Unfortunately for some shareholders, the Canterbury Park Holding (NASDAQ:CPHC) share price has dived in the last thirty days. Even longer term holders have taken a real hit with the stock declining 16% in the last year. On the bright side, the share price is slightly up over the last 90 days.
All else being equal, a sharp share price increase should make a stock less attractive to potential investors. In the long term, share prices tend to follow earnings per share, but in the short term prices bounce around in response to short term factors (which are not always obvious). The implication here is that deep value investors might steer clear when expectations of a company are too high. One way to gauge market expectations of a stock is to look at its Price to Earnings Ratio (PE Ratio). A high P/E implies that investors have high expectations of what a company can achieve compared to a company with a low P/E ratio.
Does Canterbury Park Holding Have A Relatively High Or Low P/E For Its Industry?
Canterbury Park Holding's P/E of 12.59 indicates relatively low sentiment towards the stock. If you look at the image below, you can see Canterbury Park Holding has a lower P/E than the average (23.7) in the hospitality industry classification.
Its relatively low P/E ratio indicates that Canterbury Park Holding shareholders think it will struggle to do as well as other companies in its industry classification. Since the market seems unimpressed with Canterbury Park Holding, it's quite possible it could surprise on the upside. It is arguably worth checking if insiders are buying shares, because that might imply they believe the stock is undervalued.
How Growth Rates Impact P/E Ratios
If earnings fall then in the future the 'E' will be lower. That means unless the share price falls, the P/E will increase in a few years. So while a stock may look cheap based on past earnings, it could be expensive based on future earnings.
Canterbury Park Holding saw earnings per share decrease by 16% last year. But EPS is up 18% over the last 5 years. And it has shrunk its earnings per share by 1.7% per year over the last three years. This could justify a low P/E.
A Limitation: P/E Ratios Ignore Debt and Cash In The Bank
One drawback of using a P/E ratio is that it considers market capitalization, but not the balance sheet. In other words, it does not consider any debt or cash that the company may have on the balance sheet. Theoretically, a business can improve its earnings (and produce a lower P/E in the future) by investing in growth. That means taking on debt (or spending its cash).
Spending on growth might be good or bad a few years later, but the point is that the P/E ratio does not account for the option (or lack thereof).
How Does Canterbury Park Holding's Debt Impact Its P/E Ratio?
Canterbury Park Holding's net debt is 0.5% of its market cap.

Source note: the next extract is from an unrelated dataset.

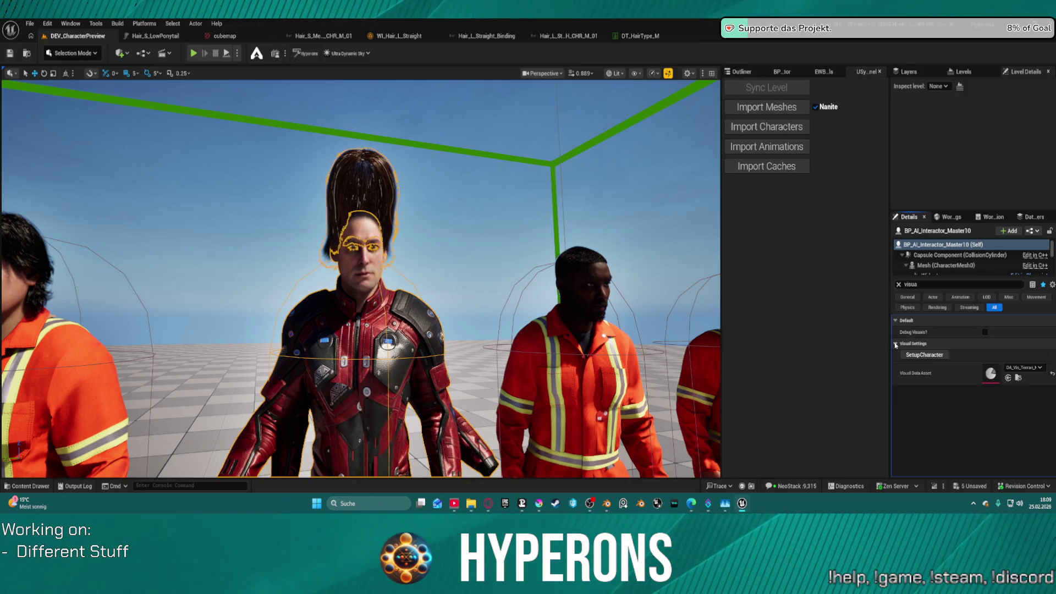
pyautogui.click(932, 357)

So it doesn't have as many options as it would with net cash, but its debt would not have much of an impact on its P/E ratio.

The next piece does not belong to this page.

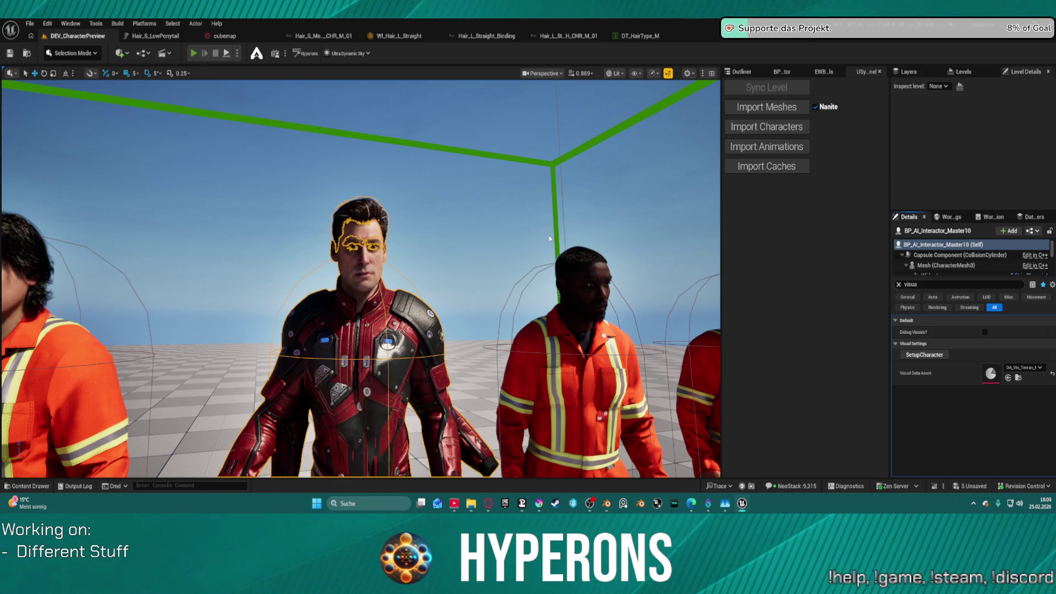
# - Test-play the level, then stop and frame the lineup of grey-suited characters
pyautogui.press('alt+p')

The Verdict On Canterbury Park Holding's P/E Ratio
Canterbury Park Holding trades on a P/E ratio of 12.6, which is below the US market average of 18.2. The debt levels are not a major concern, but the lack of EPS growth is likely weighing on sentiment. Given Canterbury Park Holding's P/E ratio has declined from 12.6 to 12.6 in the last month, we know for sure that the market is less confident about the business today, than it was back then. For those who prefer to invest with the flow of momentum, that might be a bad sign, but for a contrarian, it may signal opportunity.
Investors have an opportunity when market expectations about a stock are wrong. If the reality for a company is not as bad as the P/E ratio indicates, then the share price should increase as the market realizes this. We don't have analyst forecasts, but you could get a better understanding of its growth by checking out this more detailed historical graph of earnings, revenue and cash flow.

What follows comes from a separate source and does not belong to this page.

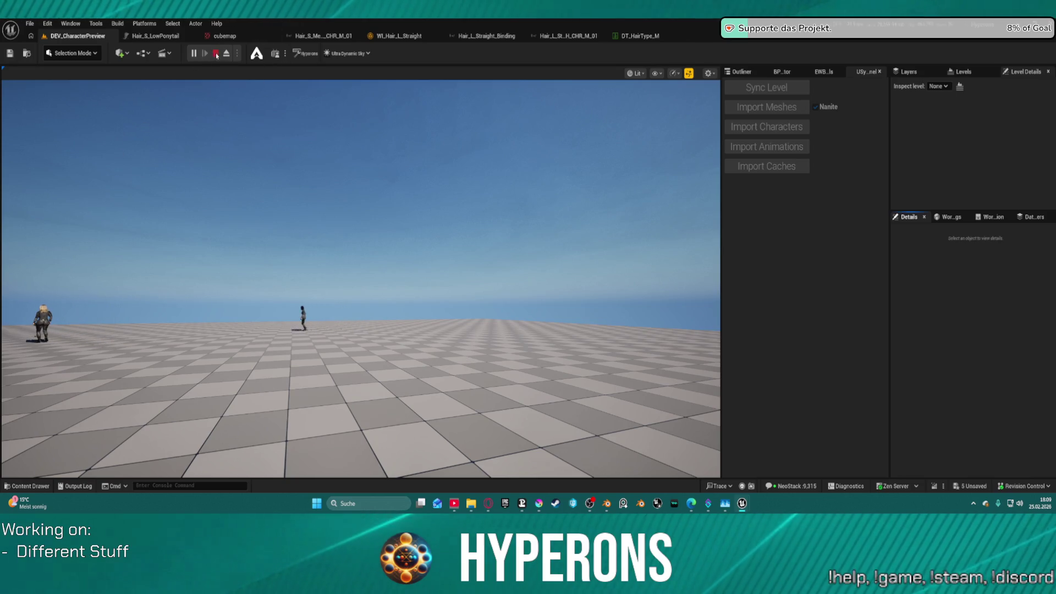
pyautogui.press('Escape')
pyautogui.click(359, 203)
pyautogui.press('f')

Of course, you might find a fantastic investment by looking at a few good candidates. So take a peek at this free list of companies with modest (or no) debt, trading on a P/E below 20.
If you spot an error that warrants correction, please contact the editor at email@example.com. This article by Simply Wall St is general in nature. It does not constitute a recommendation to buy or sell any stock, and does not take account of your objectives, or your financial situation. Simply Wall St has no position in the stocks mentioned.
We aim to bring you long-term focused research analysis driven by fundamental data. Note that our analysis may not factor in the latest price-sensitive company announcements or qualitative material. Thank you for reading.